Tablets are making traditional board games obsolete.

Similar to books vs. ebooks: the production process is very expensive compared to buying a game from the App Store, and the convenience of a tablet is certainly desirable.

Game Designers are no longer anonymous.

You won’t see the name of the Monopoly’s or Scrabble’s designer on the box; prior to modern board games, designers were completely anonymous. In this case, designers receive no upside from sales even if the brand is massively successful, and receive no recognition for their work.

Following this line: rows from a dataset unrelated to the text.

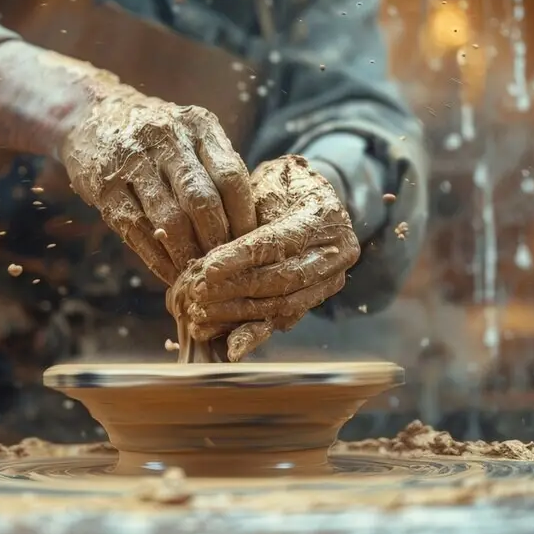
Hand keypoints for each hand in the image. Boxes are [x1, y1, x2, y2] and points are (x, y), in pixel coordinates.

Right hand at [61, 91, 256, 284]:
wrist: (94, 116)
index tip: (250, 245)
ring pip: (169, 220)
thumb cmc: (157, 137)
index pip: (231, 178)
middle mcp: (166, 139)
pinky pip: (136, 230)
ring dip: (187, 255)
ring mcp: (132, 162)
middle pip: (202, 201)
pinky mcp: (105, 187)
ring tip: (198, 275)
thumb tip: (251, 225)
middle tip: (225, 266)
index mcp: (198, 126)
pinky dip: (156, 258)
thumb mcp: (191, 136)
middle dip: (217, 241)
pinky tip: (170, 272)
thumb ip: (217, 169)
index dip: (243, 217)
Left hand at [175, 155, 359, 359]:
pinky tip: (230, 347)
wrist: (301, 193)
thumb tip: (207, 260)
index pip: (278, 243)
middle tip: (197, 295)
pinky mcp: (315, 299)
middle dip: (236, 291)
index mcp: (325, 216)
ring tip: (201, 317)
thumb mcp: (261, 188)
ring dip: (239, 315)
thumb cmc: (275, 187)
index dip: (240, 259)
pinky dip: (254, 333)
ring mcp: (330, 279)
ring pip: (284, 305)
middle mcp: (337, 252)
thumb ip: (243, 220)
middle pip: (283, 280)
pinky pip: (284, 319)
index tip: (206, 270)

In modern board games, designers have become more like authors and artists. The trend started in Germany with the award Spiel des Jahres (Game of the Year). The prize is always awarded to the designer not the publisher, and he/she will receive royalties according to the success of the game. Designers now take on the role of entrepreneur with intense passions for their craft and the opportunity to make a living from it.

The craft itself has improved.

Modern board games get rid of the mechanics that are not fun, though common in older games like Monopoly:

  • Waiting for your turn.
  • Not allowed to play, i.e. losing and being knocked out of the game.
  • Unpredictable play times (will it take 1hr or 24hrs?).

Finally, the space is crowded. New game designers now see themselves as artists, they find a concept and use the craft of board game design to involve people in that concept.